Penyidik KPK Dalami Setoran Eksportir Benur ke Edhy Prabowo
Senin, 28-12-2020 - 21:33:39 WIB
|
KPK mendalami dugaan pemberian uang eks Menteri Kelautan dan Perikanan Edhy Prabowo dari PT Samudar Bahari Sukses. |
Jakarta, LIPUTANONLINE.com - Tim penyidik Komisi Pemberantasan Korupsi (KPK) mengusut penerimaan uang yang diterima mantan Menteri Kelautan dan Perikanan Edhy Prabowo (EP) dari sejumlah perusahaan yang memperoleh izin ekspor benih lobster atau benur.
Salah satu perusahaan yang didalami adalah PT Samudra Bahari Sukses. Penyidik KPK sendiri telah merampungkan pemeriksaan terhadap seorang saksi bernama Willy selaku Direktur Utama perusahaan tersebut, Senin (28/12).
"Dikonfirmasi terkait dengan proses dan pelaksanaan ekspor benih benur lobster (BBL) yang dikerjakan oleh perusahaan saksi dan dugaan pemberian sejumlah uang dalam bentuk setoran kepada Tersangka EP melalui biaya kargo sebesar Rp1.800/ ekor BBL," ujar Plt Juru Bicara Penindakan KPK, Ali Fikri, Senin (28/12).
Pada hari ini, penyidik komisi antirasuah juga telah memeriksa Edhy sebagai Tersangka. Ali menyatakan pihaknya menelusuri aliran uang yang diduga melibatkan sekretaris pribadi Edhy, Amiril Mukminin. Ia juga merupakan tersangka dalam kasus ini.
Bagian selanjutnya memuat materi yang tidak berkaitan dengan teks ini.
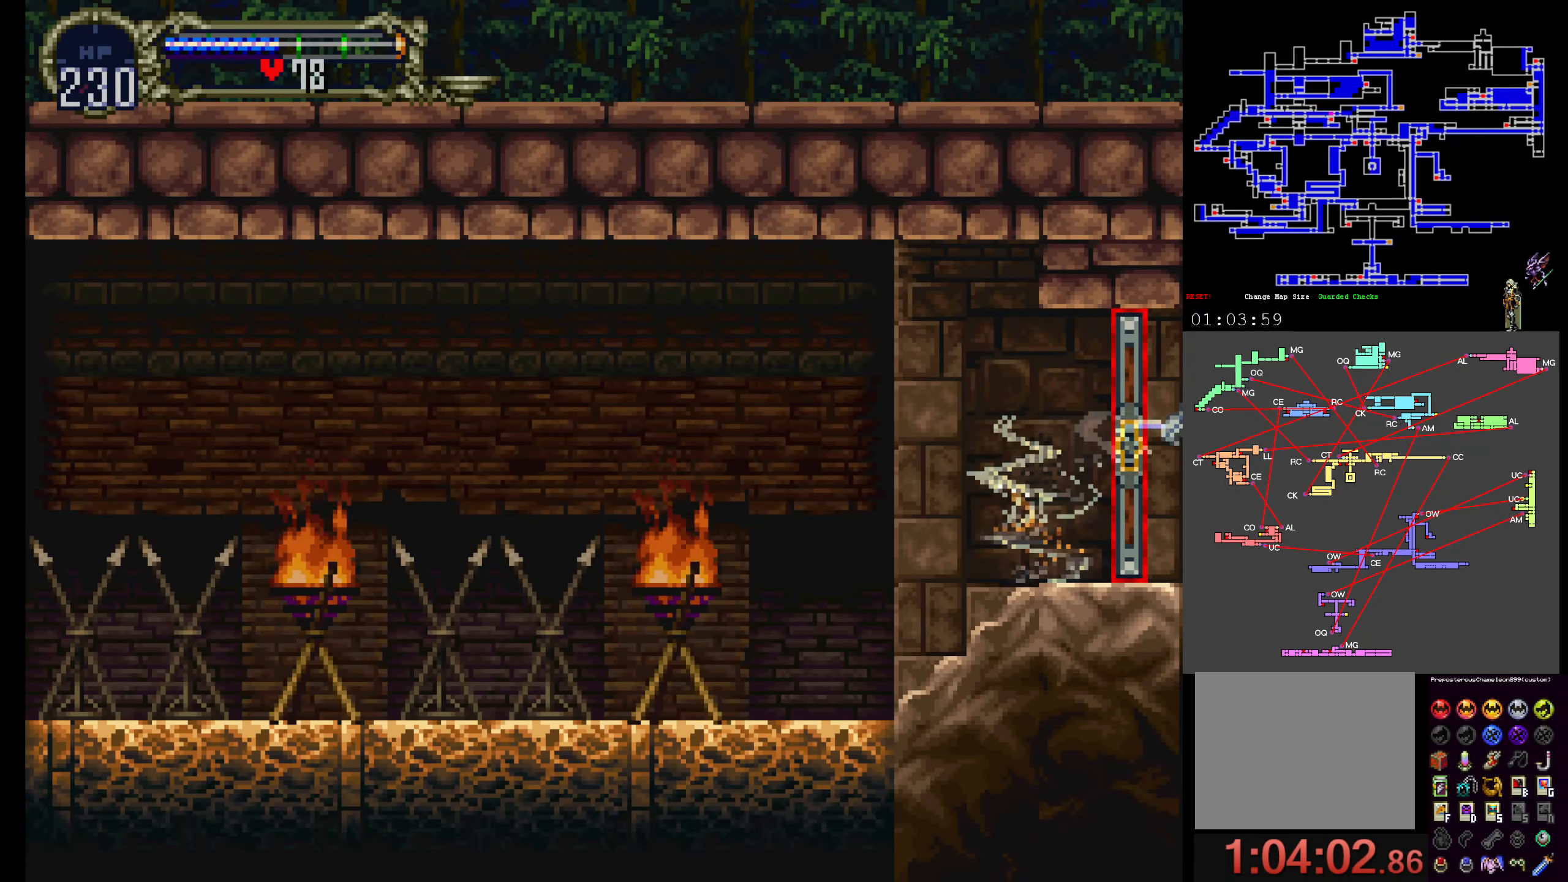
{"dt_ms": 500, "buttons": ["A", "DPAD_UP"], "events": [[400, "A", "down"], [433, "DPAD_UP", "down"]]}
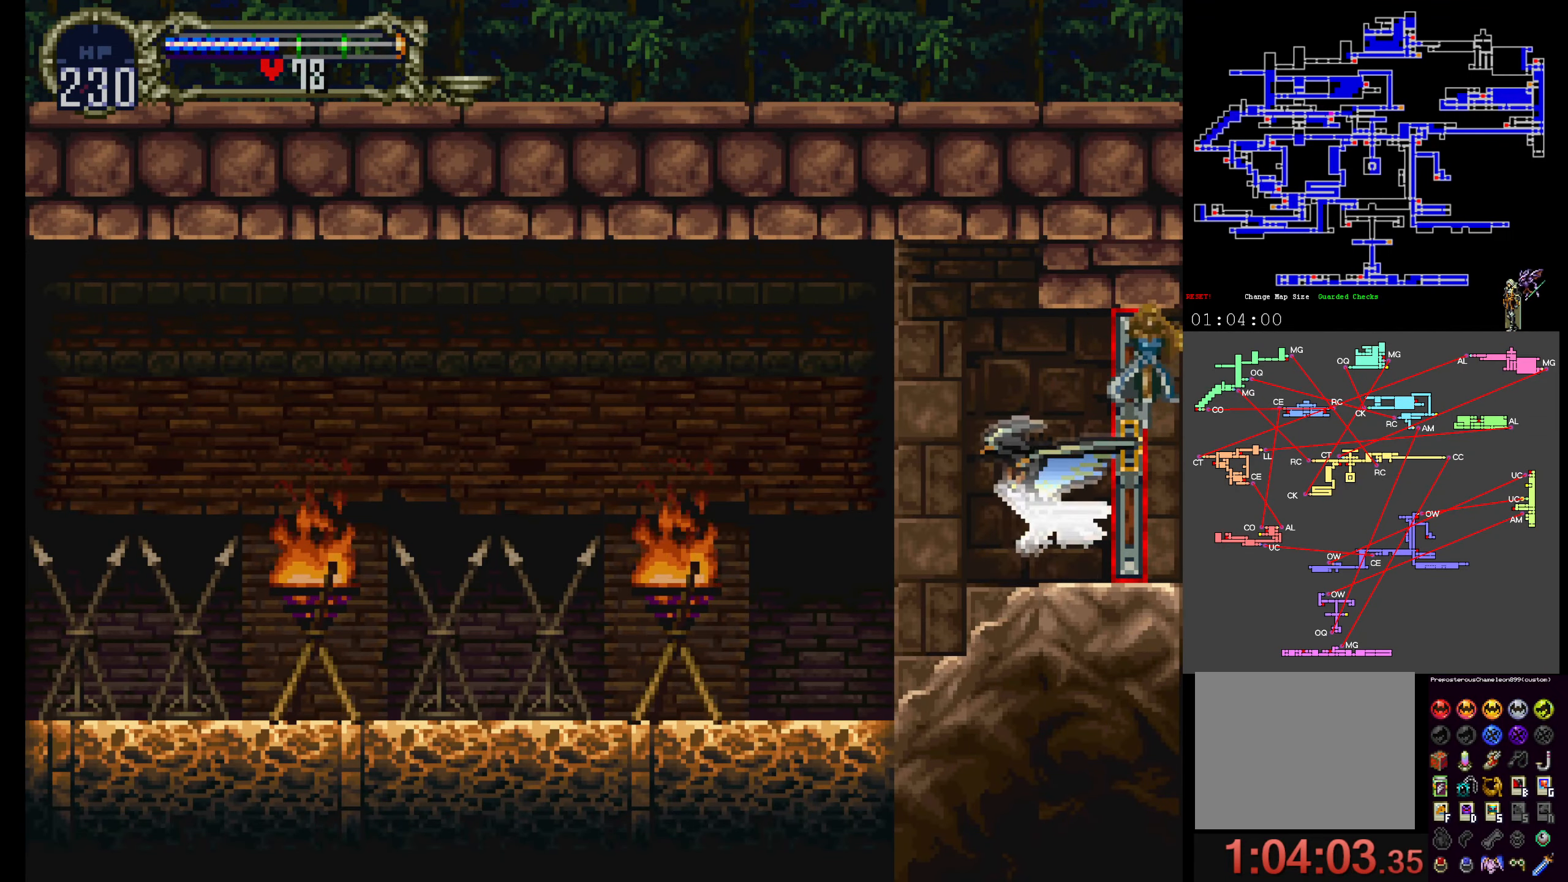
{"dt_ms": 500, "buttons": []}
"EP dikonfirmasi terkait dugaan penerimaan dan aliran sejumlah uang yang dikelola oleh Tersangka AM [Amiril Mukminin]," ucap Ali.
Perkara ini bermula ketika Edhy menerbitkan Surat Keputusan Nomor 53/KEP MEN-KP/2020 tentang Tim Uji Tuntas (Due Diligence) Perizinan Usaha Perikanan Budidaya Lobster. Ia menunjuk Andreau sebagai Ketua Tim Uji Tuntas dan Safri selaku Wakil Ketuanya.
Salah satu tugas dari Tim ini adalah memeriksa kelengkapan administrasi dokumen yang diajukan oleh calon eksportir benur.
Wakil Ketua KPK, Nawawi Pomolango, menuturkan pada awal bulan Oktober 2020, Direktur PT Dua Putra Perkasa (DPP) Suharjito datang ke kantor KKP di lt.16 dan bertemu dengan Safri.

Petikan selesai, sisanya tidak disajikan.